Distribution China Anhui, N Fujian, N Guangdong, Hebei, Henan, Hubei, Hunan, S Jiangsu, S Shaanxi, Sichuan, NW Yunnan, Zhejiang Japan North Korea (?) South Korea
Habitat Sunny slopes or valleys, high mountains; 900–1300 m asl.
Taxonomic note A variety, var. gongshanensis (Z.Y. Cao) Z.Y. Cao differs from typical M. cathayana in its leaves with a yellowish-grey pubescence on their undersides (cf. white) and entire margins in the lower half of the blade (cf. coarsely toothed) (Wu, Zhou & Gilbert 2003); this variety is not known to be in cultivation in our area.
Native to east Asia, Morus cathayana was first discovered about 1888 in Hubei by Augustine Henry (Bean 1981). It was later introduced by Wilson, for the herbarium in 1904 but certainly as living material in 1907 (Sargent 1913). Wilson noted it was common ‘by the sides of streams, in thickets and in moist woods on the mountains of western Hupeh [Hubei] and Szech’uan [Sichuan]’; Sargent called it ‘a well-marked species with its hairy leaves, shoots and petioles and with the cylindrical white fruiting catkins’ (Sargent 1913, but note the variation in fruit colour which is now better understood).

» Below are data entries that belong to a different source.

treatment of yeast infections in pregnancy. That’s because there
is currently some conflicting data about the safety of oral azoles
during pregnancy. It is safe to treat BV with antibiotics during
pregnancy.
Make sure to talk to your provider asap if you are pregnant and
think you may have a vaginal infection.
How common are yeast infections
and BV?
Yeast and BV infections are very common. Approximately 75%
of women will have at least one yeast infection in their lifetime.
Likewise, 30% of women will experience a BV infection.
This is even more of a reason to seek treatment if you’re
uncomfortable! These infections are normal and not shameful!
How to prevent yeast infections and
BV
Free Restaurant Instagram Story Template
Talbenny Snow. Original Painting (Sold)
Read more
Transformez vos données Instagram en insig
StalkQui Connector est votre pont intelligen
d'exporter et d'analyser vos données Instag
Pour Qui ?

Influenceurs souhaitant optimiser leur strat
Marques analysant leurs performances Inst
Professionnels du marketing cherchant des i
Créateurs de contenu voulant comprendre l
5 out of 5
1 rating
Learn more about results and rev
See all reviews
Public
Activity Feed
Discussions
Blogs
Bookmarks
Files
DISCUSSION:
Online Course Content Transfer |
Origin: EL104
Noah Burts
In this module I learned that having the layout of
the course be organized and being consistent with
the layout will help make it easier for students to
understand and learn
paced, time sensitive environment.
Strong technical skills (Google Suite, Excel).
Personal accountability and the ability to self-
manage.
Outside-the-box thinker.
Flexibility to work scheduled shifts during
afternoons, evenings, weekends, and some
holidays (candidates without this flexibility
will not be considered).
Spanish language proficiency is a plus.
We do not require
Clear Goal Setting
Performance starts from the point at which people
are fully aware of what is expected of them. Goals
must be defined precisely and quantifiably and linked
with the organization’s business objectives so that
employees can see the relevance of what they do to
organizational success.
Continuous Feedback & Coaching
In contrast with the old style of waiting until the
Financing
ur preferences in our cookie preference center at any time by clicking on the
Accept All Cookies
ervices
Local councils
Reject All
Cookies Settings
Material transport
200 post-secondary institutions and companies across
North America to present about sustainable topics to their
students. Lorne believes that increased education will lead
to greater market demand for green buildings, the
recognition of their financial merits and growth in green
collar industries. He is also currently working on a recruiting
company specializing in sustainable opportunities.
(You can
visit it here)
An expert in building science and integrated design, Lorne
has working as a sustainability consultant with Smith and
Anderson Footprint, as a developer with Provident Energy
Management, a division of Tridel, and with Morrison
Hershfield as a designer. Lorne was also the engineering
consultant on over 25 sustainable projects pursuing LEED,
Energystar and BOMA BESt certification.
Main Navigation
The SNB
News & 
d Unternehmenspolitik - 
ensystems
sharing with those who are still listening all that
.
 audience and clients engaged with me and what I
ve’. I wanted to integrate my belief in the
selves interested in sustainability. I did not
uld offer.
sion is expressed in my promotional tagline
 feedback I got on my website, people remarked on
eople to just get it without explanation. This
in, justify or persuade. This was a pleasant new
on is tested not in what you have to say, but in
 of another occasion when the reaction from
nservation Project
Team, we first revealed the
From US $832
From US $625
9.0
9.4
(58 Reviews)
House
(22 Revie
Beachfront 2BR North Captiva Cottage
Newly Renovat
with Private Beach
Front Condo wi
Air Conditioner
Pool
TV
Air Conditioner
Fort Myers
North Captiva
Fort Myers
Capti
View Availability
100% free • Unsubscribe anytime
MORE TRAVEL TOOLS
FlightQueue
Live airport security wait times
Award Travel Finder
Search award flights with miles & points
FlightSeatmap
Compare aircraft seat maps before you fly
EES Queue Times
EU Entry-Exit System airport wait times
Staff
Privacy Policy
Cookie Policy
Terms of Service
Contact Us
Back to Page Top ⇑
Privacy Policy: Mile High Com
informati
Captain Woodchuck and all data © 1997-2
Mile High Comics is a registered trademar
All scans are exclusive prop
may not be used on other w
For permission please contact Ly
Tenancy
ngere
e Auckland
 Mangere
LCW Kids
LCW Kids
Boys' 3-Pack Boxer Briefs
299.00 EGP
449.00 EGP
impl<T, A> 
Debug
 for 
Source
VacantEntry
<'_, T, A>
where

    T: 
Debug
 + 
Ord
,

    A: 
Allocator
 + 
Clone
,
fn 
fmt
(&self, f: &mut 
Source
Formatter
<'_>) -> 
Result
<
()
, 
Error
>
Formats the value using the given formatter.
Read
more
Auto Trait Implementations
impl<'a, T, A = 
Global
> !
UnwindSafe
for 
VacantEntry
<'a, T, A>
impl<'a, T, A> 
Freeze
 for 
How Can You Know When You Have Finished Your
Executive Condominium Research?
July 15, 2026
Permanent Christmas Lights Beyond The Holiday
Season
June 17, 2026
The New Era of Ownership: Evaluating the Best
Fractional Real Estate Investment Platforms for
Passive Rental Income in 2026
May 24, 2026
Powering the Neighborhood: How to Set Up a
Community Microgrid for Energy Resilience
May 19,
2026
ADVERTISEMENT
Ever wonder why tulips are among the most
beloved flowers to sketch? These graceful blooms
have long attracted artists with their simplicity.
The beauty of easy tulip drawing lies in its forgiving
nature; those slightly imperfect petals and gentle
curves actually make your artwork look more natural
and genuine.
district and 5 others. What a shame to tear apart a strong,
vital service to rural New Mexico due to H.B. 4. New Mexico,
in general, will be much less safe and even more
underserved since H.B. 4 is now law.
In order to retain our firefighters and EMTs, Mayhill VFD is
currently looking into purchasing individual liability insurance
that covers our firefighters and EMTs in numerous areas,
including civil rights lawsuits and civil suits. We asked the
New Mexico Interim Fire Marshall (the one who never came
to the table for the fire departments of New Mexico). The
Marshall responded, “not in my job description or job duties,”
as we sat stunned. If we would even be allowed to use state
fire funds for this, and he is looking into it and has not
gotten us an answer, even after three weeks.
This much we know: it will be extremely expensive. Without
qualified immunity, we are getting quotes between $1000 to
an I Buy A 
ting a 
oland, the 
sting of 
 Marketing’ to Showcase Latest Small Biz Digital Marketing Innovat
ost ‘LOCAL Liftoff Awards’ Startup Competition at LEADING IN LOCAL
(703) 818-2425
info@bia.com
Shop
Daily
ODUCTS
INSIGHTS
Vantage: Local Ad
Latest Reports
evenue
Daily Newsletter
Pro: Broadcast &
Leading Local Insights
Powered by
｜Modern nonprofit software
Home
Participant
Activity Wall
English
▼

Material descending from Wilson’s 1907 collection persists at Kew, where a tree 14.5 m × 49 cm dbh was the largest in the UK and Ireland in 2022 (Tree Register 2022). Several of the others recorded by the Tree Register bear the cautionary note ‘as label’ in reference to the validity of the identification. It might well be that the trickle of plants circulating under this name in the European nursery trade are all, ultimately, descendants of Wilson material, but most lack provenance details. Maurice Foster grows M. cathayana in his garden in Kent, UK; obtained from Arboretum Waasland in 2015, it has made a spreading tree c. 3 m tall and flowered for the first time in 2022 (M. Foster pers. comm.). The species has been sold by PanGlobal Plants and this will be the source of several young trees in UK gardens, including one, accessioned in 2018, growing in the grounds of Marlborough House, London, which was establishing well in 2021 (pers. obs.).
In a 1962 article in the British magazine Country Life, horticulturalist Miles Hadfield speculated that the genetically complex (22-ploid) Morus nigra, which is not found growing wild anywhere today, may be an ancient hybrid of M. cathayana and M. alba, which, he observed, grow together in the mountains of Central China (Hadfield 1962). While M. alba is genetically simple (diploid), M. cathayana can have five, six, or even eight duplicate sets of chromosomes. To date there has been no support for this interesting hypothesis.